DIRECTIONS FOR THIS TASK:
Which lines of the material below contain the word "summary"? Select and copy every such line. Capitalization matters.

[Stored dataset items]
Segment Open

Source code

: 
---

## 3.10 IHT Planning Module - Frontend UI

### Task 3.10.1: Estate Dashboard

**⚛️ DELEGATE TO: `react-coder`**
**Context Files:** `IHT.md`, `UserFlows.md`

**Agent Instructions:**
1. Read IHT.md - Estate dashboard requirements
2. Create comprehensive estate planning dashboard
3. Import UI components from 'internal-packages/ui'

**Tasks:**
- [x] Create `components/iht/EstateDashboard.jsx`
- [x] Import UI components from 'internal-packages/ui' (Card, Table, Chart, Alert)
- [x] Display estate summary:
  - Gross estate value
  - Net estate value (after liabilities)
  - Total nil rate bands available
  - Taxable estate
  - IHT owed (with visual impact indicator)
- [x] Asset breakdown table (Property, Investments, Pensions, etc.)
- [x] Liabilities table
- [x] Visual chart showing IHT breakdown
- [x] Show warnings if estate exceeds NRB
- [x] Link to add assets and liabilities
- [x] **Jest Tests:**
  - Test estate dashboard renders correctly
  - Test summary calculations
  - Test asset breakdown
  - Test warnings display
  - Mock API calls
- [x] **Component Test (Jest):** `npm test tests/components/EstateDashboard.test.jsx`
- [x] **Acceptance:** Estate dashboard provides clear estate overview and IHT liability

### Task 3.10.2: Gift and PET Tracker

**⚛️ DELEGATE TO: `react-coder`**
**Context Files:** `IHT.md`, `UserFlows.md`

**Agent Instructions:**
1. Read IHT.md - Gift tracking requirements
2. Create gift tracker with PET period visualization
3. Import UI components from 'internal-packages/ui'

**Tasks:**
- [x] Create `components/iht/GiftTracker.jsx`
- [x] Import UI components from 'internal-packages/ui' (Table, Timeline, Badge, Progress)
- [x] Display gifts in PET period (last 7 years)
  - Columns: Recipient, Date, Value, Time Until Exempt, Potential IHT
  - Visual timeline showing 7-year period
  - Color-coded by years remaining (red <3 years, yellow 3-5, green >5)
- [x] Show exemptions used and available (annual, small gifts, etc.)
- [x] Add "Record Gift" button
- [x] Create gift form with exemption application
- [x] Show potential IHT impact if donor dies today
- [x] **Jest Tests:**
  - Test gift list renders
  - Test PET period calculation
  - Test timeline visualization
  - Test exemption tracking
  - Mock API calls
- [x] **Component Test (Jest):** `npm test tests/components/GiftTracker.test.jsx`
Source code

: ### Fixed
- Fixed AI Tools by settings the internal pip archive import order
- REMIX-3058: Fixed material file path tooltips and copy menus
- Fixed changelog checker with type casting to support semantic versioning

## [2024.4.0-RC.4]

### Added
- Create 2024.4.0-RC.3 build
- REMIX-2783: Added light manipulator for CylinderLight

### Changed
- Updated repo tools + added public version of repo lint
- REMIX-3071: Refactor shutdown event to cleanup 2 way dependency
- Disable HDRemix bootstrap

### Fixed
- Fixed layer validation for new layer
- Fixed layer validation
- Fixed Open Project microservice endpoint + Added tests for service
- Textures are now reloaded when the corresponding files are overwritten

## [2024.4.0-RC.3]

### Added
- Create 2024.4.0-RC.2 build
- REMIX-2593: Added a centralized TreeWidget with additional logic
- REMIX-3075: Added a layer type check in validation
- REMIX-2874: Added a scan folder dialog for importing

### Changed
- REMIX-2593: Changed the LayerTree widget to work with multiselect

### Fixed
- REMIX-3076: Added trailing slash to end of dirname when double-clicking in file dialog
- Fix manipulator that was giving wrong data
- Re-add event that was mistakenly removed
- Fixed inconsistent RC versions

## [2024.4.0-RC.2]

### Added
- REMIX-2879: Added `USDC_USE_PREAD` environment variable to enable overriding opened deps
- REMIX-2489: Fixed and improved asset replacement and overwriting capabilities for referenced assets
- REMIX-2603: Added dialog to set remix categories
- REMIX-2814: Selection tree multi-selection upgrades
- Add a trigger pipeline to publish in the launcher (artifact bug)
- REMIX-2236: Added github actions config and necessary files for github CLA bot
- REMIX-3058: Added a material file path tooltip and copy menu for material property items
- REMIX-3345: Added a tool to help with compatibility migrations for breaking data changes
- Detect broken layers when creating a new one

Segment Closed

ANSWER:
- [x] Display estate summary:
  - Test summary calculations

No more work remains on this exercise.